八月,秋分已过。
夕阳下,田里稀疏的稻子无人收割,低垂的稻穗随着腥气的风微微摇晃。
黑鸦站在枯树上歪着头,眼中映出几具水田中腐烂的尸体。
它拍拍翅膀叫了两声,飞过空无一人的村庄。
距村庄十几里外的山中,一座寨子正举办着庆功宴。
“我和你们说,庄睦军的运粮队见了老大,吓得是屁滚尿流,领队的更是直接跌下了马,老大上去对着他的头就是一拳,啪!脑袋开花!”
“哈哈哈哈哈!”
“还起义军呢,我呸!要我说老大若去打仗,那些什么军都算个鸟!”
“去去去,起义军现在都是狗咬狗,哪有我们在这山上快活?你说是吧杨主簿?”
杨逊一杯酒下肚,嫌弃地拿开酒鬼搭在自己肩上的手,拍拍长衣,摇摇晃晃起了身。
“哎哎,杨主簿这就不喝啦?”
杨逊在心里翻了个白眼,对他们一拱手说:“宴席开始前,首领让我得空、得空去查看一番今日送去的女子,嗝……如今的席已过半,在下要前去了。”
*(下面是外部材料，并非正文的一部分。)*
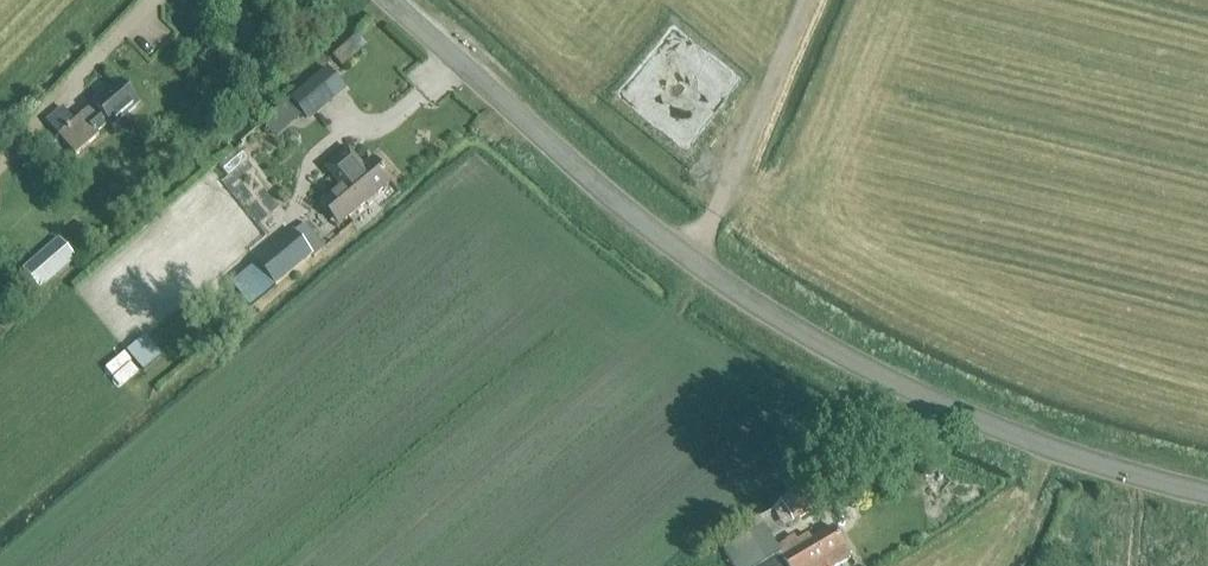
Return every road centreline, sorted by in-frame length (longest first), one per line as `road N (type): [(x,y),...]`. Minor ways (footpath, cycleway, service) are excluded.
road 1 (unclassified): [(1207,496),(1128,480),(980,429),(871,378),(638,227),(387,0)]
road 2 (track): [(806,0),(714,214),(686,258)]
road 3 (track): [(156,0),(74,81),(73,100)]

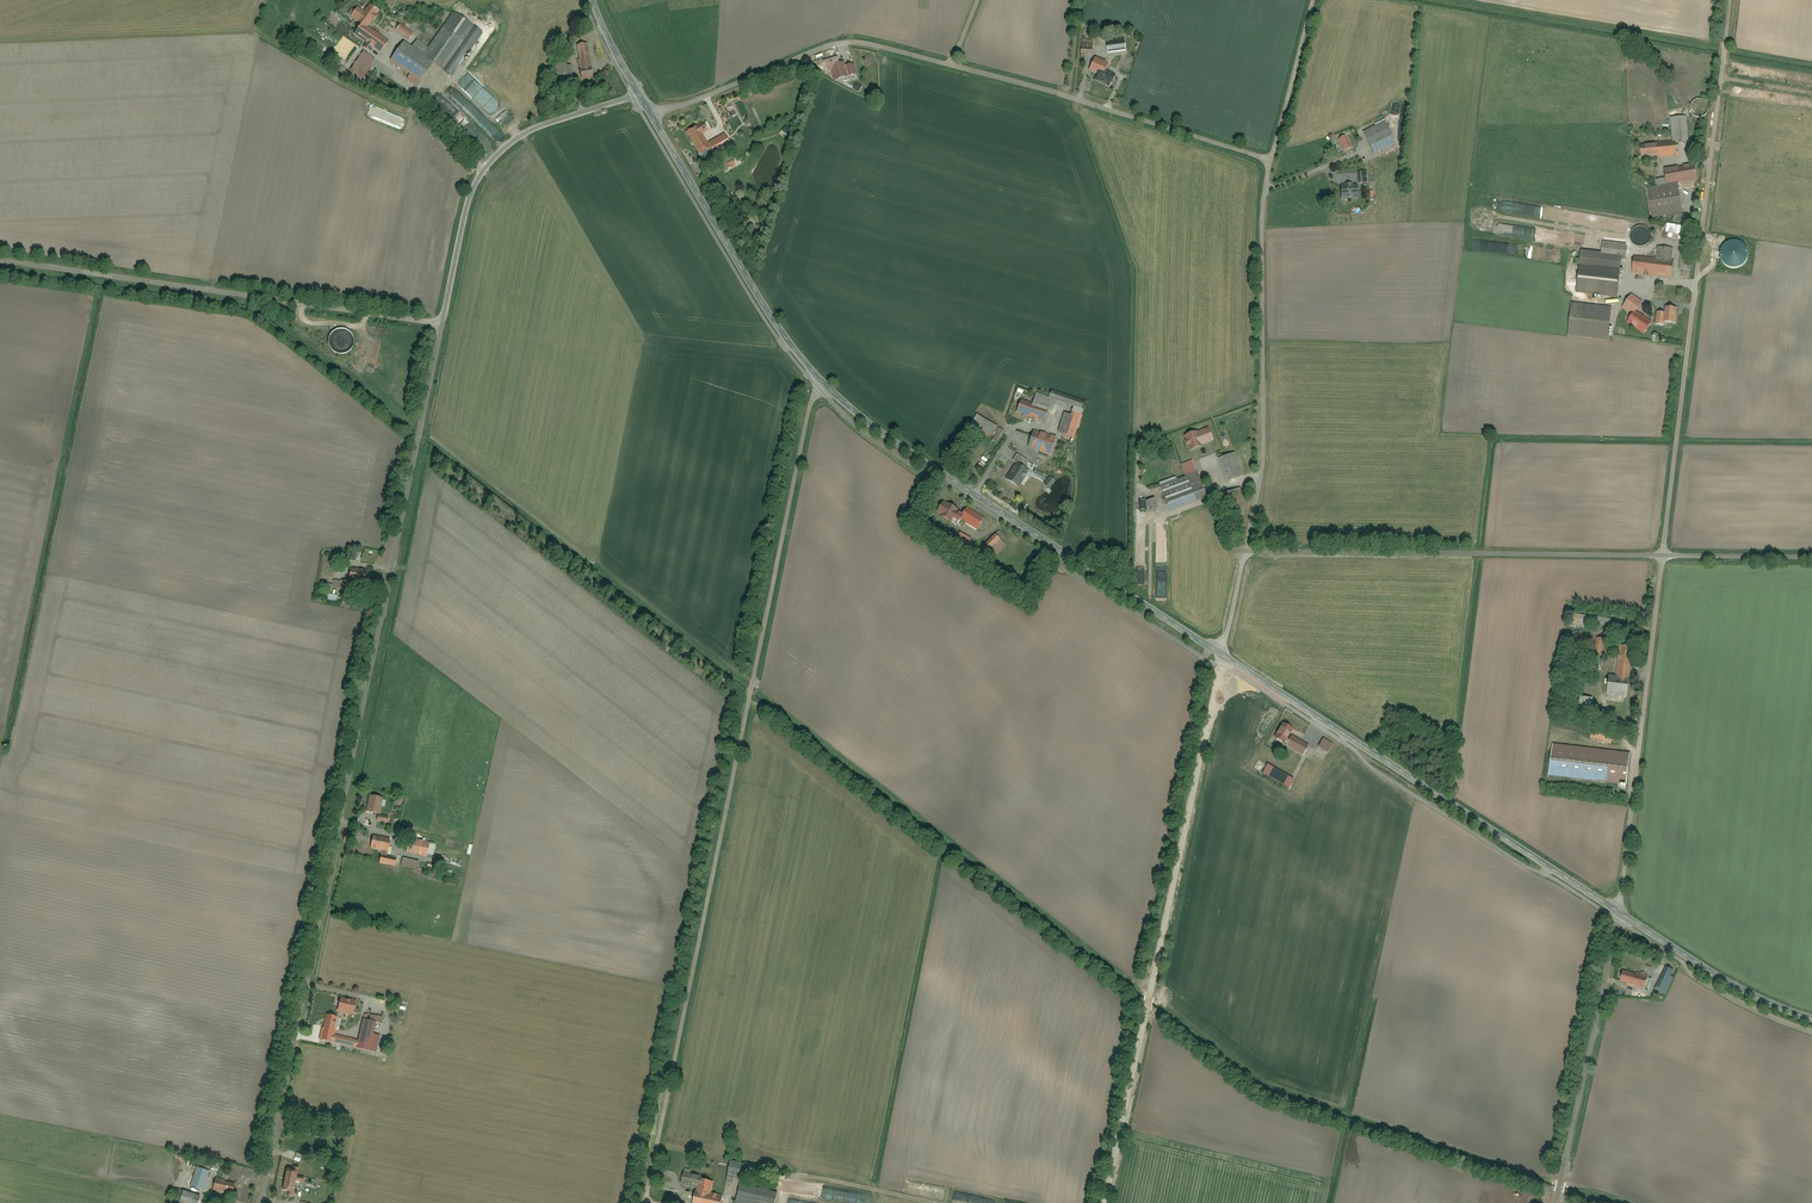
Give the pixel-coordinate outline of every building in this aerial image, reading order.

听见有女人,山贼们眼睛都放了光,有人追问:“啊,女的?哪儿来的?”
“嗐,你们跟着老大下山去了不知道。前些天我和其他兄弟找到个村,别说,那村人虽不多,倒藏了不少粮和酒,哥几个没废什么功夫就把吃的用的搬回来了。”
“至于那村里的人嘛……有几个不识趣的我们就地解决了,剩下还算听话的就带了回来,”搭话的人擦了把嘴边的油,摇摇手上猪蹄笑道:“其中就有个姑娘,啧啧啧,水灵的哦,想着正好孝敬老大。”
闻言,众人沸腾起来,纷纷问她是何相貌,那人又啃了口猪蹄说:“反正就是好看,咱一粗人也不知咋说……杨主簿不是要去看吗?让他回来说呗。”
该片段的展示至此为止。